Damn, as someone who went through the hellish nightmare of opioid addiction in the US and barely came out of it alive, I am perpetually amazed at the existence of people who don't like the way opioids feel. I remember taking my first hydrocodone pill and literally feeling like I had found the answer to everything.
I have severe depression, executive function problems, and a lot of other nasty mental health problems due to adhd and bipolar disorder. Anything that impairs my cognitive function in unexpected ways makes me immediately, extremely uncomfortable.i don't drink alcohol and only use legal thc to deal with pretty severe anxiety episodes. My brain is just too broken to find any additional impairment enjoyable. It's usually more towards horrifying.
All of that together means the only time's i've done recreational drugs are when there was a suggestion they could relieve depression. I think the perspective from which i experience mind altering drugs is very different from most people, which may be why we felt so differently.

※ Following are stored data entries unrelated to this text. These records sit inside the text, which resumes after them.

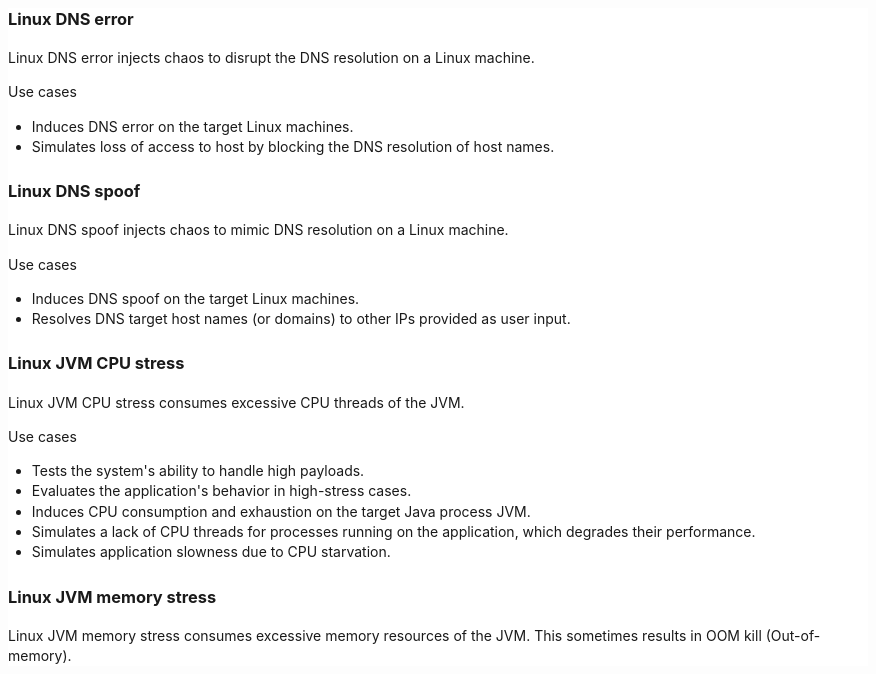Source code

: </FaultDetailsCard>

<FaultDetailsCard category="linux">

### Linux DNS error

Linux DNS error injects chaos to disrupt the DNS resolution on a Linux machine.

<Accordion color="green">
<summary>Use cases</summary>

- Induces DNS error on the target Linux machines.
- Simulates loss of access to host by blocking the DNS resolution of host names.

</Accordion>

</FaultDetailsCard>

<FaultDetailsCard category="linux">

### Linux DNS spoof

Linux DNS spoof injects chaos to mimic DNS resolution on a Linux machine.

<Accordion color="green">
<summary>Use cases</summary>

- Induces DNS spoof on the target Linux machines.
- Resolves DNS target host names (or domains) to other IPs provided as user input.

</Accordion>

</FaultDetailsCard>

<FaultDetailsCard category="linux">

### Linux JVM CPU stress

Linux JVM CPU stress consumes excessive CPU threads of the JVM.

<Accordion color="green">
<summary>Use cases</summary>

- Tests the system's ability to handle high payloads.
- Evaluates the application's behavior in high-stress cases.
- Induces CPU consumption and exhaustion on the target Java process JVM.
- Simulates a lack of CPU threads for processes running on the application, which degrades their performance.
- Simulates application slowness due to CPU starvation.

</Accordion>

</FaultDetailsCard>

<FaultDetailsCard category="linux">

### Linux JVM memory stress

Linux JVM memory stress consumes excessive memory resources of the JVM. This sometimes results in OOM kill (Out-of-memory).
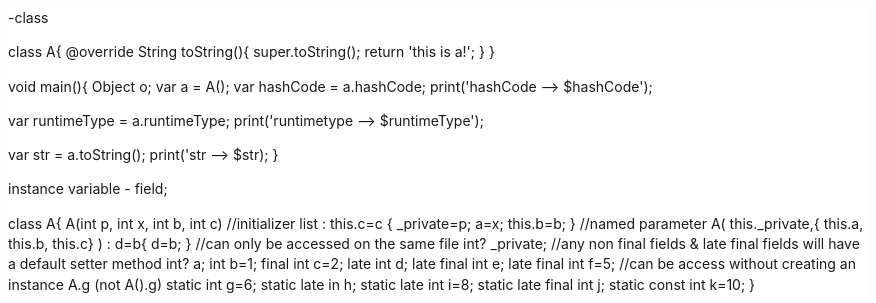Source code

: -class

class A{
  @override
  String toString(){
    super.toString();
    return 'this is a!';
  }
}

void main(){
  Object o;
  var a = A();
  var hashCode = a.hashCode;
  print('hashCode --> $hashCode');

  var runtimeType = a.runtimeType;
  print('runtimetype --> $runtimeType');

  var str = a.toString();
  print('str --> $str);
}

instance variable - field;

class A{
  A(int p, int x, int b, int c)
  //initializer list
  : this.c=c
  {
    _private=p;
    a=x;
    this.b=b;
  }
  //named parameter
  A(
    this._private,{
    this.a,
    this.b,
    this.c}
  ) : d=b{
    d=b;
  }
  //can only be accessed on the same file
  int? _private;
  //any non final fields & late final fields will have a default setter method
  int? a;
  int b=1;
  final int c=2;
  late int d;
  late final int e;
  late final int f=5;
  //can be access without creating an instance A.g (not A().g)
  static int g=6;
  static late in h;
  static late int i=8;
  static late final int j;
  static const int k=10;
}

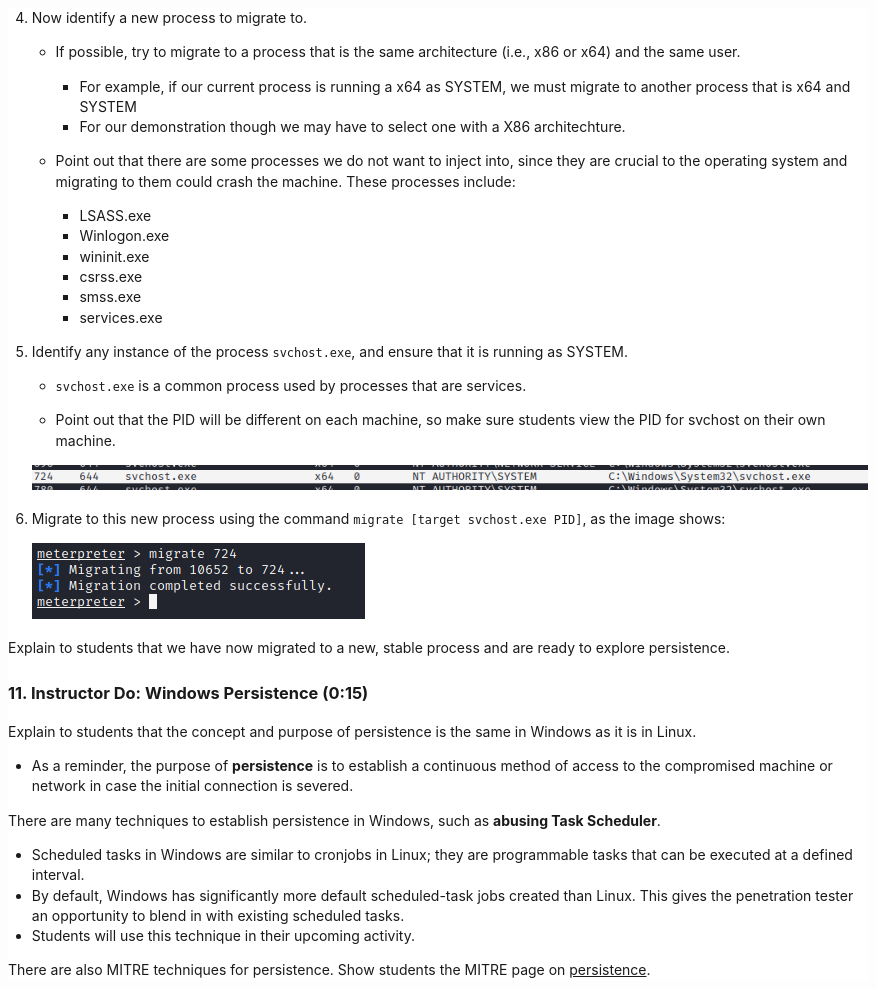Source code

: 4. Now identify a new process to migrate to.

    - If possible, try to migrate to a process that is the same architecture (i.e., x86 or x64) and the same user.
       - For example, if our current process is running a x64 as SYSTEM, we must migrate to another process that is x64 and SYSTEM
       - For our demonstration though we may have to select one with a X86 architechture.

    - Point out that there are some processes we do not want to inject into, since they are crucial to the operating system and migrating to them could crash the machine. These processes include:
       * LSASS.exe
       * Winlogon.exe
       * wininit.exe
       * csrss.exe
       * smss.exe
       * services.exe

5. Identify any instance of the process `svchost.exe`, and ensure that it is running as SYSTEM.

    - `svchost.exe` is a common process used by processes that are services.

    - Point out that the PID will be different on each machine, so make sure students view the PID for svchost on their own machine.

    ![A screenshot highlights the row showing the `svchost.exe` process.](Images/svchost.PNG)

6. Migrate to this new process using the command `migrate [target svchost.exe PID]`, as the image shows:

    ![A screenshot depicts the results of the command.](Images/migratesuccess.PNG)

Explain to students that we have now migrated to a new, stable process and are ready to explore persistence.

### 11. Instructor Do: Windows Persistence  (0:15)

Explain to students that the concept and purpose of persistence is the same in Windows as it is in Linux.
- As a reminder, the purpose of **persistence** is to establish a continuous method of access to the compromised machine or network in case the initial connection is severed. 

There are many techniques to establish persistence in Windows, such as **abusing Task Scheduler**.
  - Scheduled tasks in Windows are similar to cronjobs in Linux; they are programmable tasks that can be executed at a defined interval.
  - By default, Windows has significantly more default scheduled-task jobs created than Linux. This gives the penetration tester an opportunity to blend in with existing scheduled tasks.
  - Students will use this technique in their upcoming activity.

There are also MITRE techniques for persistence. Show students the MITRE page on [persistence](https://attack.mitre.org/tactics/TA0003/).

I think that's probably the important thing here. It seems you perceive the sensation of an opioid high to be impairing, like alcohol is. I totally understand why many people wouldn't like that even if I do.

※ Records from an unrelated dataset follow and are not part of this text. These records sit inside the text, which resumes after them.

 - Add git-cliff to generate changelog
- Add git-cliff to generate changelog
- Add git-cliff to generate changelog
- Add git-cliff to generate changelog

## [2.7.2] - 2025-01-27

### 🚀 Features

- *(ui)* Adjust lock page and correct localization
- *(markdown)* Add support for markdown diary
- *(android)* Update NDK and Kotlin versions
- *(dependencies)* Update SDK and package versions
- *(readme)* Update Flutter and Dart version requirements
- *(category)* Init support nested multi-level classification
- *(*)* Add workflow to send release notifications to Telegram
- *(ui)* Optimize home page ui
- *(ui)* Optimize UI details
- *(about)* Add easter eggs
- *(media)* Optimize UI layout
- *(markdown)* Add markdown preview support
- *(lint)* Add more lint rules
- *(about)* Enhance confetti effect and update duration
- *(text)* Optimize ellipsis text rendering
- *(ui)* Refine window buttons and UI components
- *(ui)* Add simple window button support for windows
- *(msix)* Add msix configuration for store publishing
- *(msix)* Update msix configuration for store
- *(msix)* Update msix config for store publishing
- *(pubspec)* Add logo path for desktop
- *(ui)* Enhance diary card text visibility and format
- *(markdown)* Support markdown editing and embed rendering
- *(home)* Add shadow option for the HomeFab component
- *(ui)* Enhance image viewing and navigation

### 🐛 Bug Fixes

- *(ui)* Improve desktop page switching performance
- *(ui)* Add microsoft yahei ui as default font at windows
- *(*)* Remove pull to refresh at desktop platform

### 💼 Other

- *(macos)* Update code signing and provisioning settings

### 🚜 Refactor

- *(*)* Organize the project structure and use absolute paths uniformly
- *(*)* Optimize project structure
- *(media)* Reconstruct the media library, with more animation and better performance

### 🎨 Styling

The way I perceive an opioid high seems to be different in a way that predisposes people like me toward opioid addiction. When I use opioids I don't feel impaired at all (even if I definitely am!). I just feel this profound sense of calm and comfort, like everything is fine and it'll all work out in the end. For a while I thought it had cured my depression and anxiety. That is what many opioid users call the honeymoon phase. Unfortunately it ends once your tolerance reaches a certain point and you become very physically dependent, then the nightmare begins. But it seems there's a large subset of people who don't go through that honeymoon phase at all, and are thus less likely to get addicted.
It is wild how differently two people can react to the same substance. I have bipolar disorder, and for one reason or another bipolar people tend to be extremely vulnerable to habit forming substances, but i've never felt pressure to use anything outside strictly functional contexts. But then right beside me is someone who has been using alcohol to treat symptoms for decades.
It's just bizarre. I think most people think of themselves as "normal" but then you start to realize how much variation their is in people and how deeply, deeply weird that feels. Like i could ruin someone's hard-earned peace just by casually offering them a beer, but me being offered a beer is no danger at all.